I’d love to start tonight’s entry by saying both girls won, but that didn’t happen. With the mosquitoes leading 27-2, it’s been a rough day in the trenches. Girl number one, who will remain nameless because of her adolescence, (and she’s shy as hell) competed against a Russian today. Overcoming a few early jitters, she settled in and chalked up her first professional loss, playing some great points and tossing in enough nervous errors to eek out a defeat. After the match, she expressed a million thoughts, not the least of which was, “I will beat her next time I play her,” and that’s pretty much symphonic to a coach’s ears. Post-match, I also saw enough teeth to let me know she enjoyed the experience. Girl number two, who will also remain nameless ( I fear notoriety more then popularity!) battled until almost midnight, and despite having some serving issues, played the best match she has ever played against a Division 1 college player. She came away expressing the same sentiment of being able to beat her opponent. Whether they gained a million lessons on this trip (which they did), or just this one, truly doesn’t matter. That they now believe they can beat professional players, means they’ll be training with a different mindset. That in itself is worth the price of admission.
And now on to the resort front….
Having now been here almost two weeks, I’ve made a few observations about the employees here. There’s a pretty palpable hierarchy thing going on. All the workers wear uniforms – apparently to be distinguishable from the guests who traipse around in nothing but flip-flops and bathing suits that are supposed to cover unmentionables but which mention them, contemptibly – and the uniforms come in varying degrees of skin coverage. For example, bellhops dress in safari hats, and tan collared shirts, reception folk bear jackets, while pool attendants sport white cotton and Bermuda shorts and the beach monitors get shorts and puka shells, and well, you get the point. As one moves from habitaciones toward the water, the clothing shrinks, the laborers get fitter and better looking, and one gets the sense that someone in HR is job profiling using a high school yearbook – dorks here and cool kids over there.
What I’ve come to learn is that your associations determine how you (the guest) are treated.
To wit: This morning I stood poolside chatting with a beach bartender (cool group) and a photographer (also cool group but with less masculinity) when one of the reception desk workers (uncool with Chewbacca resemblance – someone didn’t think through the idea that these folks would be greeting guests and the face time would be pretty high), anyway, one of the reception desk workers passed by and saw me high-five the bartender. A few hours later, when I went to reception for my Yes-I-am-a-guest-who-should-be-wearing-a-helmet fourth lost key of this trip, they ignored me. I might not have taken offense, but a few moments later, one of the towel elves (seriously uncool due to hats with bells) said he was out of towels when there was a four-foot stack of fluffy cotton right behind him. I started to question the vengefulness of this social stratification.
Not the kind to hold a grudge, I let it pass, assuming I was just the unassuming victim of some employee altercation in the lounge, and maybe this was just the smart kids way of getting back at the jocks.
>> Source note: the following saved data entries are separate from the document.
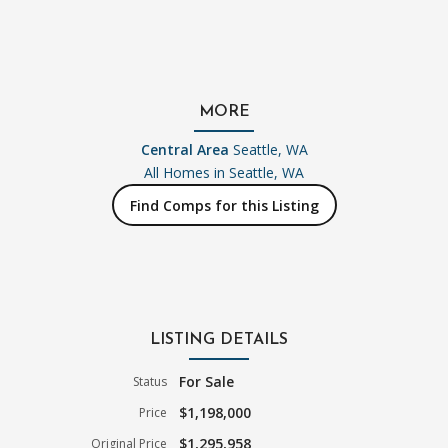
MORE
Central Area
Seattle, WA
All Homes in
Seattle, WA
Find Comps for this Listing
LISTING DETAILS
For Sale
Status
$1,198,000
Price
$1,295,958
Original Price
This resort, after all, spans thirty football fields and who really cares who gets along with the bartender?
Apparently, everyone! Turns out, the previous night, the bartender had a torrid fling with one of the guests (very frowned upon in this here resort where the dominant clientele is couples) and my inappropriately-timed high-five coincided with his morning-after antics, which included bragging to his fellow employees about last night’s catch du jour. I’m now trapped in a tropical soap opera where my inadvertent willingness to converse with a just-turned-adulterer has labeled me pariah.
To be ostracized by a resort labor force, and to walk around as a confederate of immorality in Mexico is rather daunting, and so I’m now relegated to embarrassed smiles and “I’m both sorry and really misunderstood” head shakes to all service folk. Truth is, life’s associations can be pretty costly, but then, for those who know me, I should have already learned that lesson.
I could have ended the story with that last statement, but there’s a point to this whole thing. My experiences in the resort mirror the competitive arena. When these young girls walk out to their first practice session, the other players immediately categorize them by who they are hitting with, who they hang with, how hard they try, and their brazenness to hit boldly or to wither in the face of greater strength. To be exiled after day one can destroy a player, so it takes a lot of mental preparation to overcome the nerves and anxiety one experiences on day one of the first pro event. In other words, if you’re trying to make history, don’t fuck it up on the first day!